Q. Where were you during the Beirut port explosion? What can you remember that day?  

I was at my parents’ house in Saida so I was nowhere near the port or any of my family thanks to god, but even from Saida we were able to hear the explosion. Right after the sound there was a total silence for a couple of minutes and after that I remember how worried and scared everyone was and we were all making phone calls to friends and family. It was a very sad day and a trauma to the whole country.

 

Q. What is it like to live in hyperinflation?

I never really understood what hyperinflation was up until it happened in Lebanon, and I was never concerned with economics so I’m not familiar with the causes or the economic consequences. But I know that prices are higher than ever and it keeps on getting higher by the hour. The country currency is worthless: you can have a wallet filled with money but with no value. Everyone is suffering from it. Many people have lost their life savings, and every month there is a shortage in some of the basic needs such as fuel, electricity and bread. You can find lines of people waiting for their basic needs everywhere, from stores to gas stations to bakeries, and the worst part is that it doesn’t feel like it’s coming to an end any time soon.  

 

Q. When did you first learn about climate change? And how aware is an average person about it in Lebanon?

I can’t remember how old I was when I first learned about climate change, but I know that I’ve had classes and workshops about it ever since I was in elementary school, and I think that everyone that went to school gets some education about climate change. But some people just start being less concerned with it, and other people that didn’t go to school might not know about it, that’s why we need more awareness campaigns and workshops to spread awareness for those who don’t know and remind the ones that do.

 

Q. How do people in your community react when they see you cleaning the beaches?   

As I said before it’s very rewarding for the community to have its environment cleaned and so usually we get a very positive reaction and people encourage us and motivate us. Me and the team always enjoy those good comments because it makes us feel appreciated and proud.

 

Q. Where would you like to go next with the partnership?
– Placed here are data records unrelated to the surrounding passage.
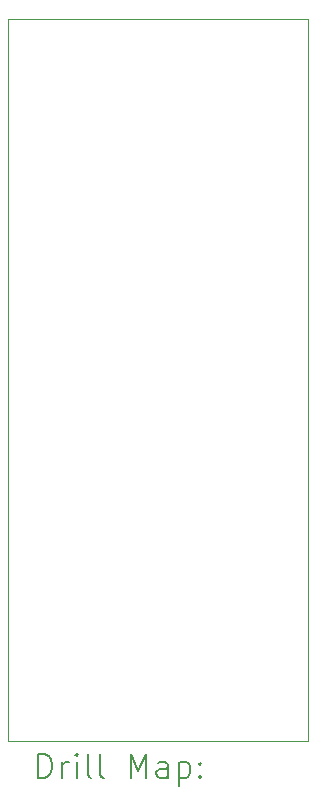
<source format=gbr>
%TF.GenerationSoftware,KiCad,Pcbnew,9.0.6*%
%TF.CreationDate,2026-01-08T14:50:16-06:00*%
%TF.ProjectId,QFP-48_7x7_P0.5,5146502d-3438-45f3-9778-375f50302e35,rev?*%
%TF.SameCoordinates,Original*%
%TF.FileFunction,Drillmap*%
%TF.FilePolarity,Positive*%
%FSLAX45Y45*%
G04 Gerber Fmt 4.5, Leading zero omitted, Abs format (unit mm)*
G04 Created by KiCad (PCBNEW 9.0.6) date 2026-01-08 14:50:16*
%MOMM*%
%LPD*%
G01*
G04 APERTURE LIST*
%ADD10C,0.050000*%
%ADD11C,0.200000*%
G04 APERTURE END LIST*
D10*
X12573000Y-9004300D02*
X15113000Y-9004300D01*
X15113000Y-15113000D01*
X12573000Y-15113000D01*
X12573000Y-9004300D01*
D11*
X12831277Y-15426984D02*
X12831277Y-15226984D01*
X12831277Y-15226984D02*
X12878896Y-15226984D01*
X12878896Y-15226984D02*
X12907467Y-15236508D01*
X12907467Y-15236508D02*
X12926515Y-15255555D01*
X12926515Y-15255555D02*
X12936039Y-15274603D01*
X12936039Y-15274603D02*
X12945562Y-15312698D01*
X12945562Y-15312698D02*
X12945562Y-15341269D01*
X12945562Y-15341269D02*
X12936039Y-15379365D01*
X12936039Y-15379365D02*
X12926515Y-15398412D01*
X12926515Y-15398412D02*
X12907467Y-15417460D01*
X12907467Y-15417460D02*
X12878896Y-15426984D01*
X12878896Y-15426984D02*
X12831277Y-15426984D01*
X13031277Y-15426984D02*
X13031277Y-15293650D01*
X13031277Y-15331746D02*
X13040801Y-15312698D01*
X13040801Y-15312698D02*
X13050324Y-15303174D01*
X13050324Y-15303174D02*
X13069372Y-15293650D01*
X13069372Y-15293650D02*
X13088420Y-15293650D01*
X13155086Y-15426984D02*
X13155086Y-15293650D01*
X13155086Y-15226984D02*
X13145562Y-15236508D01*
X13145562Y-15236508D02*
X13155086Y-15246031D01*
X13155086Y-15246031D02*
X13164610Y-15236508D01*
X13164610Y-15236508D02*
X13155086Y-15226984D01*
X13155086Y-15226984D02*
X13155086Y-15246031D01*
X13278896Y-15426984D02*
X13259848Y-15417460D01*
X13259848Y-15417460D02*
X13250324Y-15398412D01*
X13250324Y-15398412D02*
X13250324Y-15226984D01*
X13383658Y-15426984D02*
X13364610Y-15417460D01*
X13364610Y-15417460D02*
X13355086Y-15398412D01*
X13355086Y-15398412D02*
X13355086Y-15226984D01*
X13612229Y-15426984D02*
X13612229Y-15226984D01*
X13612229Y-15226984D02*
X13678896Y-15369841D01*
X13678896Y-15369841D02*
X13745562Y-15226984D01*
X13745562Y-15226984D02*
X13745562Y-15426984D01*
X13926515Y-15426984D02*
X13926515Y-15322222D01*
X13926515Y-15322222D02*
X13916991Y-15303174D01*
X13916991Y-15303174D02*
X13897943Y-15293650D01*
X13897943Y-15293650D02*
X13859848Y-15293650D01*
X13859848Y-15293650D02*
X13840801Y-15303174D01*
X13926515Y-15417460D02*
X13907467Y-15426984D01*
X13907467Y-15426984D02*
X13859848Y-15426984D01*
X13859848Y-15426984D02*
X13840801Y-15417460D01*
X13840801Y-15417460D02*
X13831277Y-15398412D01*
X13831277Y-15398412D02*
X13831277Y-15379365D01*
X13831277Y-15379365D02*
X13840801Y-15360317D01*
X13840801Y-15360317D02*
X13859848Y-15350793D01*
X13859848Y-15350793D02*
X13907467Y-15350793D01*
X13907467Y-15350793D02*
X13926515Y-15341269D01*
X14021753Y-15293650D02*
X14021753Y-15493650D01*
X14021753Y-15303174D02*
X14040801Y-15293650D01*
X14040801Y-15293650D02*
X14078896Y-15293650D01*
X14078896Y-15293650D02*
X14097943Y-15303174D01*
X14097943Y-15303174D02*
X14107467Y-15312698D01*
X14107467Y-15312698D02*
X14116991Y-15331746D01*
X14116991Y-15331746D02*
X14116991Y-15388888D01*
X14116991Y-15388888D02*
X14107467Y-15407936D01*
X14107467Y-15407936D02*
X14097943Y-15417460D01*
X14097943Y-15417460D02*
X14078896Y-15426984D01*
X14078896Y-15426984D02*
X14040801Y-15426984D01*
X14040801Y-15426984D02*
X14021753Y-15417460D01*
X14202705Y-15407936D02*
X14212229Y-15417460D01*
X14212229Y-15417460D02*
X14202705Y-15426984D01*
X14202705Y-15426984D02*
X14193182Y-15417460D01*
X14193182Y-15417460D02*
X14202705Y-15407936D01*
X14202705Y-15407936D02*
X14202705Y-15426984D01*
X14202705Y-15303174D02*
X14212229Y-15312698D01*
X14212229Y-15312698D02*
X14202705Y-15322222D01*
X14202705Y-15322222D02*
X14193182Y-15312698D01*
X14193182Y-15312698D02*
X14202705Y-15303174D01*
X14202705Y-15303174D02*
X14202705Y-15322222D01*
M02*

</source>
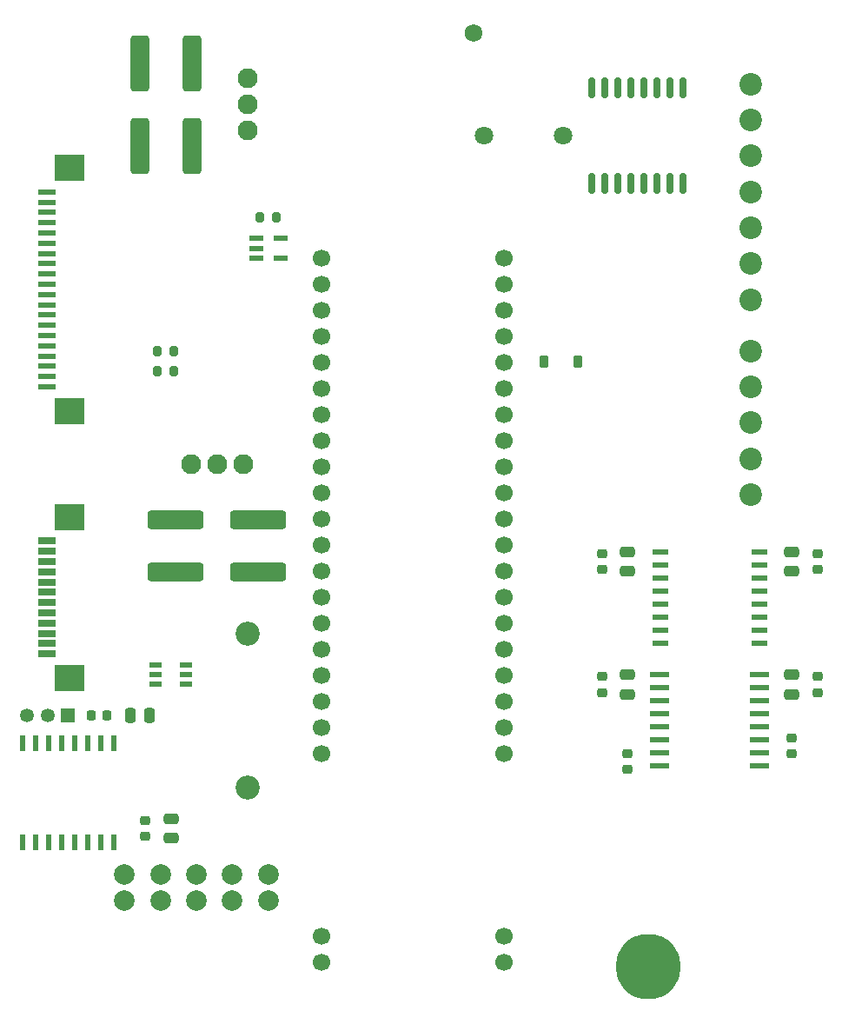
<source format=gbr>
%TF.GenerationSoftware,KiCad,Pcbnew,9.0.3*%
%TF.CreationDate,2025-09-01T08:56:01+03:00*%
%TF.ProjectId,PMCPU-LLP,504d4350-552d-44c4-9c50-2e6b69636164,rev?*%
%TF.SameCoordinates,Original*%
%TF.FileFunction,Soldermask,Top*%
%TF.FilePolarity,Negative*%
%FSLAX46Y46*%
G04 Gerber Fmt 4.6, Leading zero omitted, Abs format (unit mm)*
G04 Created by KiCad (PCBNEW 9.0.3) date 2025-09-01 08:56:01*
%MOMM*%
%LPD*%
G01*
G04 APERTURE LIST*
G04 Aperture macros list*
%AMRoundRect*
0 Rectangle with rounded corners*
0 $1 Rounding radius*
0 $2 $3 $4 $5 $6 $7 $8 $9 X,Y pos of 4 corners*
0 Add a 4 corners polygon primitive as box body*
4,1,4,$2,$3,$4,$5,$6,$7,$8,$9,$2,$3,0*
0 Add four circle primitives for the rounded corners*
1,1,$1+$1,$2,$3*
1,1,$1+$1,$4,$5*
1,1,$1+$1,$6,$7*
1,1,$1+$1,$8,$9*
0 Add four rect primitives between the rounded corners*
20,1,$1+$1,$2,$3,$4,$5,0*
20,1,$1+$1,$4,$5,$6,$7,0*
20,1,$1+$1,$6,$7,$8,$9,0*
20,1,$1+$1,$8,$9,$2,$3,0*%
G04 Aperture macros list end*
%ADD10RoundRect,0.225000X0.225000X0.375000X-0.225000X0.375000X-0.225000X-0.375000X0.225000X-0.375000X0*%
%ADD11O,6.350000X6.350000*%
%ADD12R,1.181100X0.558800*%
%ADD13RoundRect,0.200000X0.200000X0.275000X-0.200000X0.275000X-0.200000X-0.275000X0.200000X-0.275000X0*%
%ADD14RoundRect,0.250000X-0.475000X0.250000X-0.475000X-0.250000X0.475000X-0.250000X0.475000X0.250000X0*%
%ADD15RoundRect,0.225000X-0.250000X0.225000X-0.250000X-0.225000X0.250000X-0.225000X0.250000X0.225000X0*%
%ADD16C,1.800000*%
%ADD17RoundRect,0.250000X-2.450000X0.650000X-2.450000X-0.650000X2.450000X-0.650000X2.450000X0.650000X0*%
%ADD18RoundRect,0.250000X0.650000X2.450000X-0.650000X2.450000X-0.650000X-2.450000X0.650000X-2.450000X0*%
%ADD19R,1.854200X0.482600*%
%ADD20R,0.482600X1.549400*%
%ADD21R,1.320800X0.558800*%
%ADD22C,1.950000*%
%ADD23R,1.803400X0.635000*%
%ADD24R,2.997200X2.590800*%
%ADD25R,1.350000X1.350000*%
%ADD26C,1.350000*%
%ADD27RoundRect,0.250000X0.475000X-0.250000X0.475000X0.250000X-0.475000X0.250000X-0.475000X-0.250000X0*%
%ADD28RoundRect,0.250000X-0.250000X-0.475000X0.250000X-0.475000X0.250000X0.475000X-0.250000X0.475000X0*%
%ADD29C,1.700000*%
%ADD30R,1.800000X0.600000*%
%ADD31R,3.000000X2.600000*%
%ADD32C,1.725000*%
%ADD33RoundRect,0.225000X0.250000X-0.225000X0.250000X0.225000X-0.250000X0.225000X-0.250000X-0.225000X0*%
%ADD34C,2.200000*%
%ADD35R,1.549400X0.482600*%
%ADD36RoundRect,0.150000X0.150000X-0.875000X0.150000X0.875000X-0.150000X0.875000X-0.150000X-0.875000X0*%
%ADD37C,2.000000*%
%ADD38RoundRect,0.225000X0.225000X0.250000X-0.225000X0.250000X-0.225000X-0.250000X0.225000X-0.250000X0*%
%ADD39C,2.350000*%
G04 APERTURE END LIST*
D10*
%TO.C,D1*%
X15150000Y13000000D03*
X11850000Y13000000D03*
%TD*%
D11*
%TO.C,PE1*%
X22000000Y-46000000D03*
%TD*%
D12*
%TO.C,U7*%
X-23033150Y-18450001D03*
X-23033150Y-17500000D03*
X-23033150Y-16549999D03*
X-25966850Y-16549999D03*
X-25966850Y-17500000D03*
X-25966850Y-18450001D03*
%TD*%
D13*
%TO.C,R10*%
X-24175000Y14000000D03*
X-25825000Y14000000D03*
%TD*%
D14*
%TO.C,C4*%
X36000000Y-17550000D03*
X36000000Y-19450000D03*
%TD*%
D15*
%TO.C,C8*%
X36000000Y-23705000D03*
X36000000Y-25255000D03*
%TD*%
D16*
%TO.C,J1*%
X13750000Y35000000D03*
X6000000Y35000000D03*
%TD*%
D17*
%TO.C,C3*%
X-24000000Y-2450000D03*
X-24000000Y-7550000D03*
%TD*%
D15*
%TO.C,C7*%
X38500000Y-17725000D03*
X38500000Y-19275000D03*
%TD*%
%TO.C,C15*%
X20000000Y-25225000D03*
X20000000Y-26775000D03*
%TD*%
D14*
%TO.C,C13*%
X20000000Y-17550000D03*
X20000000Y-19450000D03*
%TD*%
D18*
%TO.C,C6*%
X-22450000Y42000000D03*
X-27550000Y42000000D03*
%TD*%
D13*
%TO.C,R9*%
X-24175000Y12000000D03*
X-25825000Y12000000D03*
%TD*%
D19*
%TO.C,U5*%
X23123200Y-17555000D03*
X23123200Y-18825000D03*
X23123200Y-20095000D03*
X23123200Y-21365000D03*
X23123200Y-22635000D03*
X23123200Y-23905000D03*
X23123200Y-25175000D03*
X23123200Y-26445000D03*
X32876800Y-26445000D03*
X32876800Y-25175000D03*
X32876800Y-23905000D03*
X32876800Y-22635000D03*
X32876800Y-21365000D03*
X32876800Y-20095000D03*
X32876800Y-18825000D03*
X32876800Y-17555000D03*
%TD*%
D20*
%TO.C,U4*%
X-30055000Y-24174000D03*
X-31325000Y-24174000D03*
X-32595000Y-24174000D03*
X-33865000Y-24174000D03*
X-35135000Y-24174000D03*
X-36405000Y-24174000D03*
X-37675000Y-24174000D03*
X-38945000Y-24174000D03*
X-38945000Y-33826000D03*
X-37675000Y-33826000D03*
X-36405000Y-33826000D03*
X-35135000Y-33826000D03*
X-33865000Y-33826000D03*
X-32595000Y-33826000D03*
X-31325000Y-33826000D03*
X-30055000Y-33826000D03*
%TD*%
D21*
%TO.C,CR1*%
X-16193800Y24950001D03*
X-16193800Y24000000D03*
X-16193800Y23049999D03*
X-13806200Y23049999D03*
X-13806200Y24950001D03*
%TD*%
D22*
%TO.C,J5*%
X-17000000Y35460000D03*
X-17000000Y38000000D03*
X-17000000Y40540000D03*
%TD*%
D23*
%TO.C,J7*%
X-36556000Y-15499992D03*
X-36556000Y-14499994D03*
X-36556000Y-13499996D03*
X-36556000Y-12499998D03*
X-36556000Y-11500000D03*
X-36556000Y-10500000D03*
X-36556000Y-9500000D03*
X-36556000Y-8500000D03*
X-36556000Y-7500002D03*
X-36556000Y-6500004D03*
X-36556000Y-5500006D03*
X-36556000Y-4500008D03*
D24*
X-34385999Y-17850003D03*
X-34385999Y-2149997D03*
%TD*%
D25*
%TO.C,J11*%
X-34500000Y-21500000D03*
D26*
X-36500000Y-21500000D03*
X-38500000Y-21500000D03*
%TD*%
D27*
%TO.C,C10*%
X-24500000Y-33450000D03*
X-24500000Y-31550000D03*
%TD*%
D28*
%TO.C,C12*%
X-28450000Y-21500000D03*
X-26550000Y-21500000D03*
%TD*%
D22*
%TO.C,J4*%
X-17460000Y3000000D03*
X-20000000Y3000000D03*
X-22540000Y3000000D03*
%TD*%
D29*
%TO.C,U3*%
X-9780000Y23080000D03*
X-9780000Y20540000D03*
X-9780000Y18000000D03*
X-9780000Y15460000D03*
X-9780000Y12920000D03*
X-9780000Y10380000D03*
X-9780000Y7840000D03*
X-9780000Y5300000D03*
X-9780000Y2760000D03*
X-9780000Y220000D03*
X-9780000Y-2320000D03*
X-9780000Y-4860000D03*
X-9780000Y-7400000D03*
X-9780000Y-9940000D03*
X-9780000Y-12480000D03*
X-9780000Y-15020000D03*
X-9780000Y-17560000D03*
X-9780000Y-20100000D03*
X-9780000Y-22640000D03*
X-9780000Y-25180000D03*
X8000000Y-25180000D03*
X8000000Y-22640000D03*
X8000000Y-20100000D03*
X8000000Y-17560000D03*
X8000000Y-15020000D03*
X8000000Y-12480000D03*
X8000000Y-9940000D03*
X8000000Y-7400000D03*
X8000000Y-4860000D03*
X8000000Y-2320000D03*
X8000000Y220000D03*
X8000000Y2760000D03*
X8000000Y5300000D03*
X8000000Y7840000D03*
X8000000Y10380000D03*
X8000000Y12920000D03*
X8000000Y15460000D03*
X8000000Y18000000D03*
X8000000Y20540000D03*
X8000000Y23080000D03*
X-9780000Y-42960000D03*
X8000000Y-42960000D03*
X-9780000Y-45500000D03*
X8000000Y-45500000D03*
%TD*%
D30*
%TO.C,JM1*%
X-36546000Y10500000D03*
X-36546000Y11500000D03*
X-36546000Y12500000D03*
X-36546000Y13500000D03*
X-36546000Y14500000D03*
X-36546000Y15500000D03*
X-36546000Y16500000D03*
X-36546000Y17500000D03*
X-36546000Y18500000D03*
X-36546000Y19500000D03*
X-36546000Y20500000D03*
X-36546000Y21500000D03*
X-36546000Y22500000D03*
X-36546000Y23500000D03*
X-36546000Y24500000D03*
X-36546000Y25500000D03*
X-36546000Y26500000D03*
X-36546000Y27500000D03*
X-36546000Y28500000D03*
X-36546000Y29500000D03*
D31*
X-34375000Y8150000D03*
X-34375000Y31850000D03*
%TD*%
D32*
%TO.C,U2*%
X5000000Y45000000D03*
%TD*%
D14*
%TO.C,C19*%
X20000000Y-5550000D03*
X20000000Y-7450000D03*
%TD*%
D33*
%TO.C,C9*%
X-27000000Y-33275000D03*
X-27000000Y-31725000D03*
%TD*%
D13*
%TO.C,R11*%
X-14175000Y27000000D03*
X-15825000Y27000000D03*
%TD*%
D18*
%TO.C,C5*%
X-22450000Y34000000D03*
X-27550000Y34000000D03*
%TD*%
D34*
%TO.C,J14*%
X32000000Y0D03*
X32000000Y3500000D03*
X32000000Y7000000D03*
X32000000Y10500000D03*
X32000000Y14000000D03*
%TD*%
D14*
%TO.C,C17*%
X36000000Y-5550000D03*
X36000000Y-7450000D03*
%TD*%
D17*
%TO.C,C2*%
X-16000000Y-2450000D03*
X-16000000Y-7550000D03*
%TD*%
D15*
%TO.C,C18*%
X17500000Y-5725000D03*
X17500000Y-7275000D03*
%TD*%
D35*
%TO.C,U8*%
X23174000Y-5555000D03*
X23174000Y-6825000D03*
X23174000Y-8095000D03*
X23174000Y-9365000D03*
X23174000Y-10635000D03*
X23174000Y-11905000D03*
X23174000Y-13175000D03*
X23174000Y-14445000D03*
X32826000Y-14445000D03*
X32826000Y-13175000D03*
X32826000Y-11905000D03*
X32826000Y-10635000D03*
X32826000Y-9365000D03*
X32826000Y-8095000D03*
X32826000Y-6825000D03*
X32826000Y-5555000D03*
%TD*%
D36*
%TO.C,U6*%
X16555000Y30350000D03*
X17825000Y30350000D03*
X19095000Y30350000D03*
X20365000Y30350000D03*
X21635000Y30350000D03*
X22905000Y30350000D03*
X24175000Y30350000D03*
X25445000Y30350000D03*
X25445000Y39650000D03*
X24175000Y39650000D03*
X22905000Y39650000D03*
X21635000Y39650000D03*
X20365000Y39650000D03*
X19095000Y39650000D03*
X17825000Y39650000D03*
X16555000Y39650000D03*
%TD*%
D34*
%TO.C,J13*%
X32000000Y19000000D03*
X32000000Y22500000D03*
X32000000Y26000000D03*
X32000000Y29500000D03*
X32000000Y33000000D03*
X32000000Y36500000D03*
X32000000Y40000000D03*
%TD*%
D37*
%TO.C,J3*%
X-29000000Y-37000000D03*
X-25500000Y-37000000D03*
X-22000000Y-37000000D03*
X-18500000Y-37000000D03*
X-15000000Y-37000000D03*
X-29000000Y-39500000D03*
X-25500000Y-39500000D03*
X-22000000Y-39500000D03*
X-18500000Y-39500000D03*
X-15000000Y-39500000D03*
%TD*%
D15*
%TO.C,C14*%
X17500000Y-17725000D03*
X17500000Y-19275000D03*
%TD*%
D38*
%TO.C,C11*%
X-30725000Y-21500000D03*
X-32275000Y-21500000D03*
%TD*%
D15*
%TO.C,C16*%
X38500000Y-5725000D03*
X38500000Y-7275000D03*
%TD*%
D39*
%TO.C,U1*%
X-17000000Y-28500000D03*
X-17000000Y-13500000D03*
%TD*%
M02*

</source>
I’d love to lead more projects in my next role, and maybe lead more teams as well. I’ve enjoyed leading a team to clean our community, but I think maybe we can do this on a bigger scale. Lebanon has many beaches and a coastline that goes all the way from its north to its south. Right now our main focus is the beaches in Saida and around because it’s more convenient for the current team. But maybe in the future we will be able to have multiple teams in coastal cities like Beirut and Tripoli. I could manage those teams and have multiple projects going on in different cities.

 

Q. If you had $10,000 of funding what would you do?

I would try to solve one problem that I think is causing a lot of trash and making our cleanups less effective, which is not having recycling bins on most of Lebanon’s beaches. As a result beach visitors have less options for where they can throw their trash; sometimes we go to a location that we cleaned a couple weeks before and it’s all dirty again. I think if we placed some recycling bins that separate plastic, paper, metal and glass with Beach Collective logos on them, on different beaches in Lebanon, and we made sure to pick them up once each week then we could have a real impact. The material could be distributed to different recycling institutions, and we can make some awareness campaigns in the areas we place the bins to encourage people to use them. This would make a big difference firstly by making our cleanups more effective and secondly by reducing littering. But it would also be a way to raise awareness about the Beach Collective and what they are doing.